The clinical trial scheme of medical devices should determine the number of clinical trials, duration and clinical evaluation criteria according to the characteristics of specific tested products, so as to make the test results statistically significant.

The clinical trial scheme of medical devices shall prove the basic information of the theoretical principle, basic structure, performance and other elements of the tested products and the safety and effectiveness of the tested products.

The clinical verification scheme of medical devices shall prove whether the main structure, performance and other elements of the tested products and the products already on the market are substantially equivalent, and whether they have the same safety and effectiveness.

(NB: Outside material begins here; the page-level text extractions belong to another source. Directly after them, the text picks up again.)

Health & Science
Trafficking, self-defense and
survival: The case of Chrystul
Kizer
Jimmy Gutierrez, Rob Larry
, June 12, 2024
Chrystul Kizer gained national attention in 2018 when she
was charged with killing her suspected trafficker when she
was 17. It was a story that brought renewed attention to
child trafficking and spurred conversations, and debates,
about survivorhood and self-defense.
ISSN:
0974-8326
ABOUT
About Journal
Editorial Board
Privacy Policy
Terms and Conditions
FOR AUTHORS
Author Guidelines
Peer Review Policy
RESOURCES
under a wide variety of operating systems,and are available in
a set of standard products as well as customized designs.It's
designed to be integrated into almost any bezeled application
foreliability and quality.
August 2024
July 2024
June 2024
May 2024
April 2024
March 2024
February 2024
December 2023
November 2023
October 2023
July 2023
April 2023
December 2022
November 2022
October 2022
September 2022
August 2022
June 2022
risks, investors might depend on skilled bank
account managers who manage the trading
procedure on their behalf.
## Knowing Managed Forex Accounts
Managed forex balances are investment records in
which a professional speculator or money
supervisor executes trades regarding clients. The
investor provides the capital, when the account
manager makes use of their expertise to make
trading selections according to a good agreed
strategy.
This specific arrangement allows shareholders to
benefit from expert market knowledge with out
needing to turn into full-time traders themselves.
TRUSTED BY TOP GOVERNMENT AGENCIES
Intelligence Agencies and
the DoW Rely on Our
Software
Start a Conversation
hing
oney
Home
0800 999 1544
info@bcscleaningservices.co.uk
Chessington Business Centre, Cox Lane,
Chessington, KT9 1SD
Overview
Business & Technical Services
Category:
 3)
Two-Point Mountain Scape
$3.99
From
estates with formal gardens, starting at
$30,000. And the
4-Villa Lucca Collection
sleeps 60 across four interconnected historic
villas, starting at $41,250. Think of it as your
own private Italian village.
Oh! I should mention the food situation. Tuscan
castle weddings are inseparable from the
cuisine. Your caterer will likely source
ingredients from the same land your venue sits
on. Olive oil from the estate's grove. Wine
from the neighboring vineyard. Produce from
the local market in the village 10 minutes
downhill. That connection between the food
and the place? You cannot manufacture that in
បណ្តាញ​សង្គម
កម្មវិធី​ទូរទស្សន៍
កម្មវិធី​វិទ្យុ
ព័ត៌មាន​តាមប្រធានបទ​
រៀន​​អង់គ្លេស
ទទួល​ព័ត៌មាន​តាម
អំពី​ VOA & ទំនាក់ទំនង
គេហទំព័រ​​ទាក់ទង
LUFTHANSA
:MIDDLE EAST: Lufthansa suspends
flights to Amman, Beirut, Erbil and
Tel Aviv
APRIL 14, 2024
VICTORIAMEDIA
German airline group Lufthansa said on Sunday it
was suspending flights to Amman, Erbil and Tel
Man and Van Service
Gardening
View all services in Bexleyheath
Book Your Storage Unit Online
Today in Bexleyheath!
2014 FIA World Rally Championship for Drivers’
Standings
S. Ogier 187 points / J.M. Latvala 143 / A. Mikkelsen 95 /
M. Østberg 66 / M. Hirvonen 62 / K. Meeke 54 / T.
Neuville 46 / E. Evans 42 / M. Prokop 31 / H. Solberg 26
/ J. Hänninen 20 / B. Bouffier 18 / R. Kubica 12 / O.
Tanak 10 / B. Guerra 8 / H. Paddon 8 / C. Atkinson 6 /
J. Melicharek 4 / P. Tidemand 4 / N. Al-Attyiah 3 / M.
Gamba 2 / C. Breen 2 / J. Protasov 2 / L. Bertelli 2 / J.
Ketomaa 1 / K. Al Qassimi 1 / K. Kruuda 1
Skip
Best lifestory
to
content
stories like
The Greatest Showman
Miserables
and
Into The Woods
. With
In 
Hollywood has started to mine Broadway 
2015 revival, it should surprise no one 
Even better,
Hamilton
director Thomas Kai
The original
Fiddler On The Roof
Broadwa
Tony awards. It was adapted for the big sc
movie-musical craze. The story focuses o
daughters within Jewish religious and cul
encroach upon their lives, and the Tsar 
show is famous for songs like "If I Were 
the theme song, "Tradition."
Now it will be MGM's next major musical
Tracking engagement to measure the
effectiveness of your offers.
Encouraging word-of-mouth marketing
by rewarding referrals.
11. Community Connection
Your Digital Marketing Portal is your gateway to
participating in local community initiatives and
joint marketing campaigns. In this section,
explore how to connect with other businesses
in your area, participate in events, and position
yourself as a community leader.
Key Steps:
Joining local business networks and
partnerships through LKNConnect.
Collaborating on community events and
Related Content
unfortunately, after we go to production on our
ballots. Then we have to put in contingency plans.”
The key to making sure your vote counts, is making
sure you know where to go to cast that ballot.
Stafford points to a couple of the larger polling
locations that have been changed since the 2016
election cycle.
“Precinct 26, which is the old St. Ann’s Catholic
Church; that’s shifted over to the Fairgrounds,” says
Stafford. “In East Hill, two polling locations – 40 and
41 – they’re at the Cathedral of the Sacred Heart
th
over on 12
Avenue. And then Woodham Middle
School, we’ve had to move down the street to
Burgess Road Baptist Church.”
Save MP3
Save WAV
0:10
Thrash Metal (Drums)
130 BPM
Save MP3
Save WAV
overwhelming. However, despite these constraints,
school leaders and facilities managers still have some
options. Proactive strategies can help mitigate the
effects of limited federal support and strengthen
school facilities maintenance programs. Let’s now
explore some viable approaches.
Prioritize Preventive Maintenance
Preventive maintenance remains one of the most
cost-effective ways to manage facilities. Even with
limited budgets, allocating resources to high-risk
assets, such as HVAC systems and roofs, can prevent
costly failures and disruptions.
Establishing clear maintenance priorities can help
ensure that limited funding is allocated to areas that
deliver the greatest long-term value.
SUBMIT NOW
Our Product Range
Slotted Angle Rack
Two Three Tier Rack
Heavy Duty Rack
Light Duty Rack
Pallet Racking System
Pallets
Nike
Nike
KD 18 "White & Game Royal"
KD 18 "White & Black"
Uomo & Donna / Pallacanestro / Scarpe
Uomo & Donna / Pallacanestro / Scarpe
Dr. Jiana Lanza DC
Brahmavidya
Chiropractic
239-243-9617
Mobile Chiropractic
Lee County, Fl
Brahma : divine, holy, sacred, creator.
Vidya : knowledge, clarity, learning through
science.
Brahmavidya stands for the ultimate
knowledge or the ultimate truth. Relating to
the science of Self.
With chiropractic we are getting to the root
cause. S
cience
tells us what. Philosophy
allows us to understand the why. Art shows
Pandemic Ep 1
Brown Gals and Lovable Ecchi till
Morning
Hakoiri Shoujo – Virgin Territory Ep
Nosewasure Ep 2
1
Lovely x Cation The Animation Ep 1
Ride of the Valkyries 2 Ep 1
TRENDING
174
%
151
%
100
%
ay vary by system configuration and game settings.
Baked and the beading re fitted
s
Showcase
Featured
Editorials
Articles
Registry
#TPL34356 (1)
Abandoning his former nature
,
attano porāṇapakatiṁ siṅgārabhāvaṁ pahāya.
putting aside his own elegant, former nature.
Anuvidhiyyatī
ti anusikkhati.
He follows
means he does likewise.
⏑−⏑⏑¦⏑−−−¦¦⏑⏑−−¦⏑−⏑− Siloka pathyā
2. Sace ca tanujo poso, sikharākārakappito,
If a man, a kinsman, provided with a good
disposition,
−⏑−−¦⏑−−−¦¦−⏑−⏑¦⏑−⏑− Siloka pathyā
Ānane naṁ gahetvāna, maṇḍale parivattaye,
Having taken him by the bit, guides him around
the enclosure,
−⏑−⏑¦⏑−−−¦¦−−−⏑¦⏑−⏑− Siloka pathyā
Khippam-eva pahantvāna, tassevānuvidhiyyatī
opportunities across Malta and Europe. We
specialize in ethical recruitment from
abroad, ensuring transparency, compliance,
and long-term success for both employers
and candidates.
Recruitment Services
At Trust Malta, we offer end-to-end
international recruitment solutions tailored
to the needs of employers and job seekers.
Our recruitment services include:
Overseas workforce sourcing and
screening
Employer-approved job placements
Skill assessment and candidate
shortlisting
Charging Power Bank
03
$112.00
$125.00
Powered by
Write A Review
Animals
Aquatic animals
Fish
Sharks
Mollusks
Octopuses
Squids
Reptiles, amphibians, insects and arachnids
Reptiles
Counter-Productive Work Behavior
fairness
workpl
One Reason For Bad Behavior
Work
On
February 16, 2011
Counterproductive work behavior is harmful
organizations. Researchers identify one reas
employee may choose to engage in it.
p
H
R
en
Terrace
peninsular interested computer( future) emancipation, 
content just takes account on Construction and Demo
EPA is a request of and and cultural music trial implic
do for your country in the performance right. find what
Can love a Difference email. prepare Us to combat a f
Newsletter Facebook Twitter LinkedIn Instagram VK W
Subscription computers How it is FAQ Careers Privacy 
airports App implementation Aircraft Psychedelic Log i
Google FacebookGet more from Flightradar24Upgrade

The clinical trial scheme of medical devices shall include the following contents:

(a) the theme of the clinical trial;

(2) The purpose, background and content of the clinical trial;

(3) Clinical evaluation criteria;

(4) Risk and benefit analysis of clinical trials;

(five) the name, position, title and department of the clinical trial personnel;

(six) the overall design, including the possibility analysis of success or failure;

(seven) the duration of the clinical trial and the reasons for its determination;

(eight) the number of clinical trials of each disease and its reasons;

(nine) select the scope of the object, the number of objects and the reasons for the selection, and set up a control group when necessary;

(ten) therapeutic products should have clear indications or scope of application;

(eleven) evaluation methods and statistical processing methods of clinical manifestations;

(twelve) side effects prediction and measures to be taken;

(13) informed consent of the subject;

(14) responsibilities of all parties.

The medical institution and the implementer sign a mutually agreed clinical trial plan and a clinical trial contract.

Clinical trials of medical devices shall be conducted in more than two (including two) medical institutions.